[SOURCE PASSAGE Boundary: Start]

Additional sessions (guitar/bass):
perhaps recording hours and hours and noodling is too much editing work, but what if you're able to hit record when its working well.
and use those as the final recordings, so you can switch 100% to creative editing/producer and just work on editing and arranging the recordings and fragments, adding and subtracting as needed.
If possible try to completely separate engineering work from creative.
Don't separate engineering ideas - they count as creative (eg what guitar sound/drum sound etc) but don't get bogged down in actually doing that stuff until the song is ready for it. Just make mental notes and return to them when it is recording time.
https://www.dropbox.com/s/kip43gm1sjfi49i/Exegesis_12_10_2014.mp3?dl=0
I'd be interested to hear you expand on this Max. I tend to agree with you when it comes to multiple instrumentation - I do flit between all of the different instruments a bit too much. I also get quite bogged down in structuring songs too early as well. I know I'm guilty of that. I've managed to train myself to ignore 'mix' elements until the end these days, but that too also used to be a big problem for me.
i would think about editing and mixing those things into 'records'.
maybe 5% more attention to the miking and mixing and the sound quality is as good as you're going to get anyway
i'm sure that a lot of zappa albums are live recordings/jams from over a vast time frame and concerts, spliced and mixed up together with extra layers and studio recordings added.

[SOURCE PASSAGE Boundary: End]

WHAT THE EXERCISE ASKS:
1. In the passage on recording, what should be completely separated from creative work, if possible?
2. What has the writer replying to Max trained themselves to ignore until the end?
3. Whose albums does the passage say are largely live recordings and jams spliced together with studio layers added?

[DATASET EXTRACT Boundary: Start]

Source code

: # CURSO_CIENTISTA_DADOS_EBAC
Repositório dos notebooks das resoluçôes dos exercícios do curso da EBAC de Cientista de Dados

[DATASET EXTRACT Boundary: End]

RESULT FOR THIS TASK:
1. Engineering work.
2. 'Mix' elements.
3. Zappa's.